Supervalu said Wednesday a challenging environment led to decreased net sales in the third quarter, including lower-than-expected identical-store sales at its Save-A-Lot division.
Adjusted earnings per share of 16 cents on net sales of $4.1 billion were in line with analyst estimates, although Save-A-Lot's 3.4% identical-store sales decline was higher than anticipated. Identical sales in Supervalu's retail stores division declined by 2.6% and distribution sales decreased by 3.5% in the quarter, which ended Dec. 5.

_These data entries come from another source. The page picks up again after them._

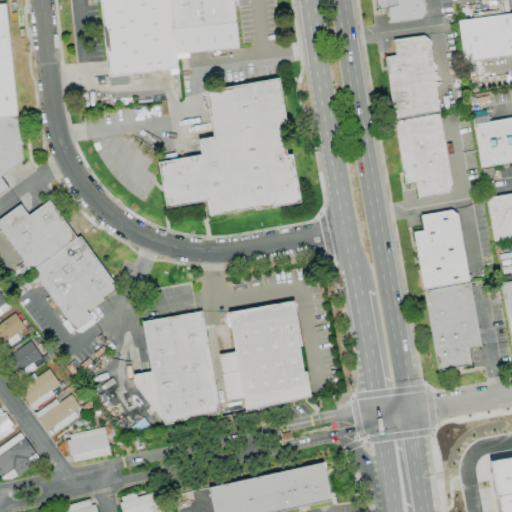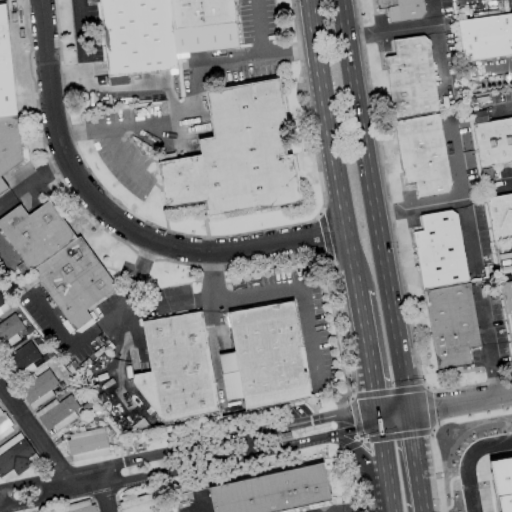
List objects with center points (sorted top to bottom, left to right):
building: (400, 9)
building: (402, 9)
building: (203, 25)
road: (258, 27)
road: (390, 27)
building: (160, 33)
building: (138, 36)
building: (486, 36)
building: (486, 36)
road: (439, 48)
road: (288, 52)
road: (84, 57)
building: (5, 69)
building: (411, 78)
road: (502, 109)
building: (416, 116)
road: (139, 127)
road: (109, 135)
building: (492, 140)
building: (493, 140)
building: (8, 146)
road: (331, 147)
building: (235, 155)
building: (237, 155)
building: (423, 155)
road: (33, 180)
road: (464, 199)
road: (373, 206)
road: (419, 206)
road: (118, 212)
building: (499, 215)
building: (500, 216)
building: (36, 233)
building: (440, 250)
road: (10, 261)
building: (58, 262)
road: (214, 277)
building: (71, 281)
building: (445, 289)
road: (202, 304)
building: (507, 304)
building: (508, 304)
building: (3, 305)
road: (122, 315)
road: (484, 321)
building: (451, 325)
building: (9, 332)
building: (23, 355)
road: (367, 356)
building: (263, 357)
building: (264, 357)
building: (22, 362)
building: (176, 368)
building: (177, 368)
road: (493, 370)
building: (38, 388)
building: (38, 389)
road: (389, 394)
road: (445, 406)
road: (430, 410)
building: (58, 413)
building: (58, 414)
traffic signals: (409, 414)
traffic signals: (379, 417)
road: (355, 420)
building: (5, 425)
road: (433, 429)
road: (396, 435)
road: (37, 440)
building: (88, 444)
building: (86, 445)
road: (350, 446)
road: (189, 449)
road: (413, 451)
road: (362, 455)
building: (16, 456)
building: (15, 457)
road: (468, 461)
road: (385, 464)
road: (191, 467)
road: (352, 472)
building: (502, 482)
road: (103, 491)
building: (271, 491)
building: (272, 491)
road: (419, 497)
building: (137, 502)
building: (139, 503)
building: (79, 506)
building: (80, 507)
road: (368, 507)
road: (420, 508)
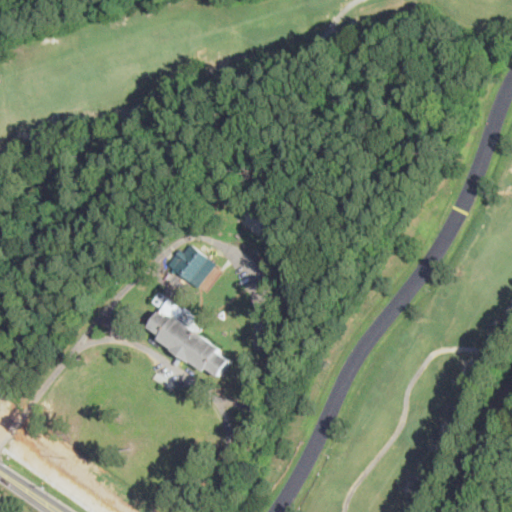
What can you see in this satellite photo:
road: (241, 252)
park: (252, 253)
building: (192, 261)
building: (195, 263)
road: (401, 301)
building: (190, 337)
building: (190, 340)
road: (158, 355)
road: (408, 391)
railway: (483, 446)
road: (67, 463)
building: (247, 469)
road: (51, 475)
road: (31, 489)
road: (16, 499)
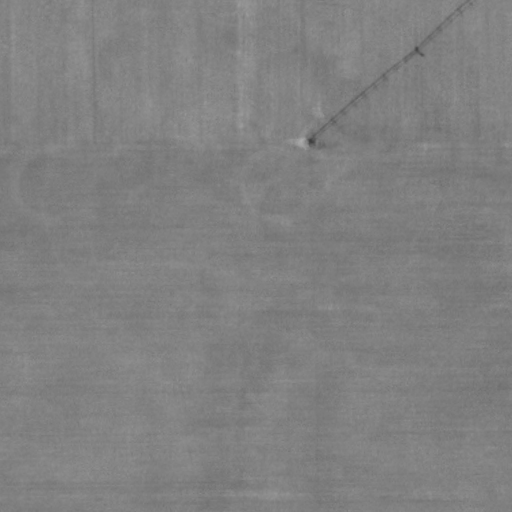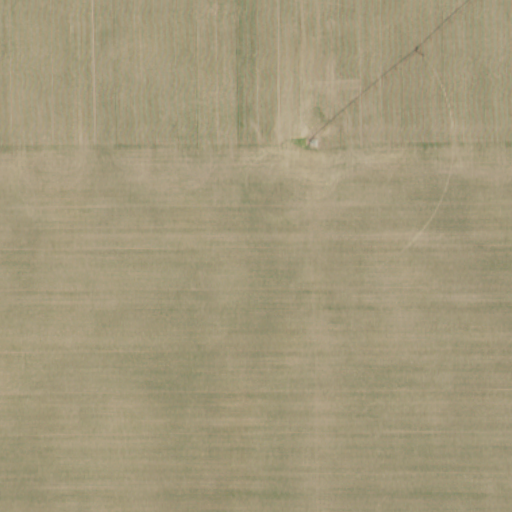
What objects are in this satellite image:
crop: (255, 255)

"Although third quarter adjusted EBITDA was in-line with our operating plan, we continue to operate in a challenging environment," Sam Duncan, Supervalu's president and CEO, said in a statement. "Improving sales is a primary focus as we look to complete the fiscal year."
The discount Save-A-Lot chain, which Supervalu, headquartered in Eden Prairie, Minn., is planning to spin off into a separate company, recorded total sales of $1.1 billion for the quarter, down by 1.5% from the same period last year, reflecting lower same-store sales and the effect of closed stores. ID sales at corporate stores experienced a 0.4% ID slide.
Save-A-Lot operating earnings in the third quarter were $32 million, or 2.9% of sales, and included $2 million of store closure impairment charges. When adjusted for this item, Save-A-Lot's operating earnings were $34 million, or 3.1 percent of sales, flat with last year's figures.